Alternative versus classical macrophage activation during experimental African trypanosomosis
- PMID: 11334945
- DOI: 10.1016/s0020-7519(01)00170-9
Alternative versus classical macrophage activation during experimental African trypanosomosis
Abstract
African trypanosomes are extracellular parasites causing sleeping sickness to human or nagana to livestock in sub-Saharan Africa. To gain insight into factors governing resistance/susceptibility to these parasites, the immune responses in mice infected with a Trypanosoma brucei phospholipase C null mutant (PLC(-/-)) or its wild type counterpart (WT) were compared. We found that the T. b. brucei mutant inducing a chronic infection triggers the production of type I cytokines during the early stage of infection, followed by the secretion of type II cytokines in the late/chronic phase of the disease.
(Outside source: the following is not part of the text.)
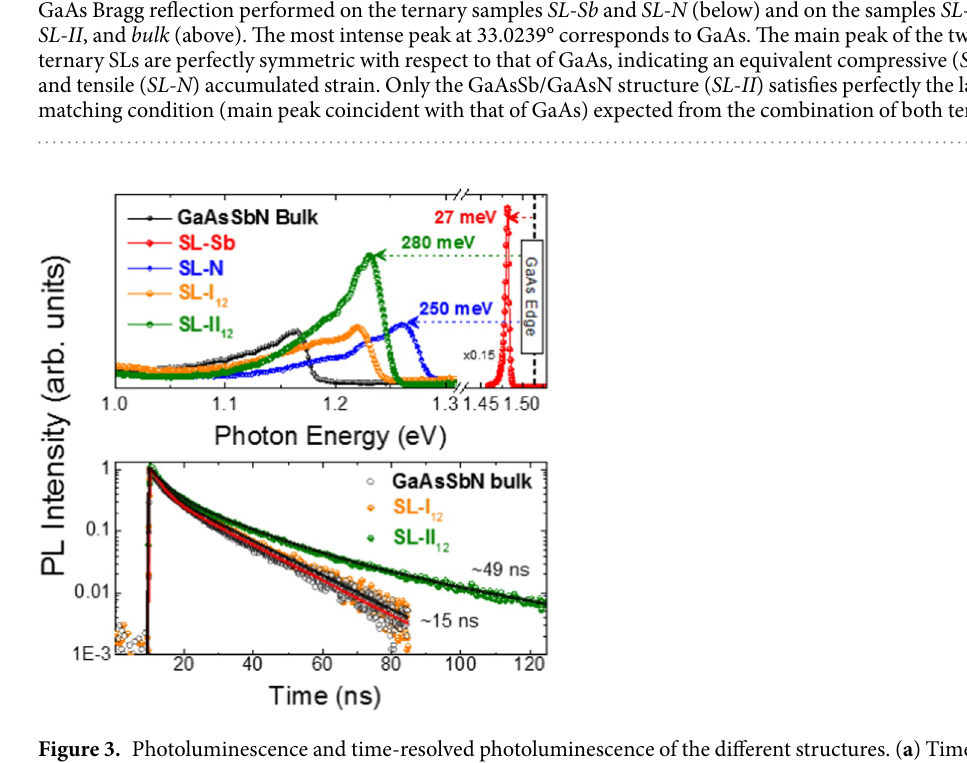
redshifts from the nominal bandgap value. Finite differences calculations shown below suggest that quantum confinement size effect in the 12 nm period SLs is only ~39 meV, what would only partially explain the PL peak difference of 55 meV as compared to the bulk. The redshift of the PL peak energy and the tensile position of the HR-XRD central peak shown in Fig. 2 rather points to an unwanted incorporation of N in this sample (and, to a lesser extent, also in the SL-I sample), which was suppressed in the SL - II sample using alternate deposition of the ternary compounds. Time resolved-photoluminescence (TR-PL) decay curves measured at the PL peak energy provide further details about the carrier confinement within each sample. As shown in Fig. 3b, SL-I and bulk samples have similar decay dynamics, clearly different from those of sample SL-II . A multi-exponential fitting analysis is necessary to describe the decay dynamics across the full-time range and can be found as Supplementary Table S1. Yet, the larger differences occur for long times after the excitation where the decay of the luminescence of sample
In contrast, WT-infected mice are killed within 5 weeks and remain locked in a type I cytokine response. The type I/type II cytokine balance may influence the development of different subsets of suppressive macrophages, i.e. classically activated macrophages (type I) versus alternatively activated macrophages (type II) that are antagonistically regulated. Therefore, the phenotype and accessory cell function of macrophages elicited during WT and PLC(-/-) T. b. brucei infections were addressed. Results indicate that classically activated macrophages develop in a type I cytokine environment in the early phase of both WT and PLC(-/-) trypanosome infections. In the late stage of infection, only PLC(-/-)-infected mice resisting the infection develop type II cytokine-associated alternative macrophages. In parallel, we found that mice susceptible to Trypanosoma congolense infection, showing an exponential parasite growth until they die, have a higher level of type II cytokines in the early stage of infection than resistant animals controlling the first peak of parasitaemia. The levels of type I cytokines were comparable in both T. congolense-resistant and -susceptible mice. On the basis of these results, we propose that survival to African trypanosome infection requires a type I cytokine environment and classical macrophage activation in the early stage of infection, enabling mice to control the first peak of parasitaemia. Thereafter, a switch to type II cytokine environment triggering alternative macrophage activation is required to enable progression of the disease into the chronic phase. The possible role of the sequential activation of alternative macrophages in the late/chronic stage of infection in the increased resistance of mice to PLC(-/-) T. b. brucei will be discussed.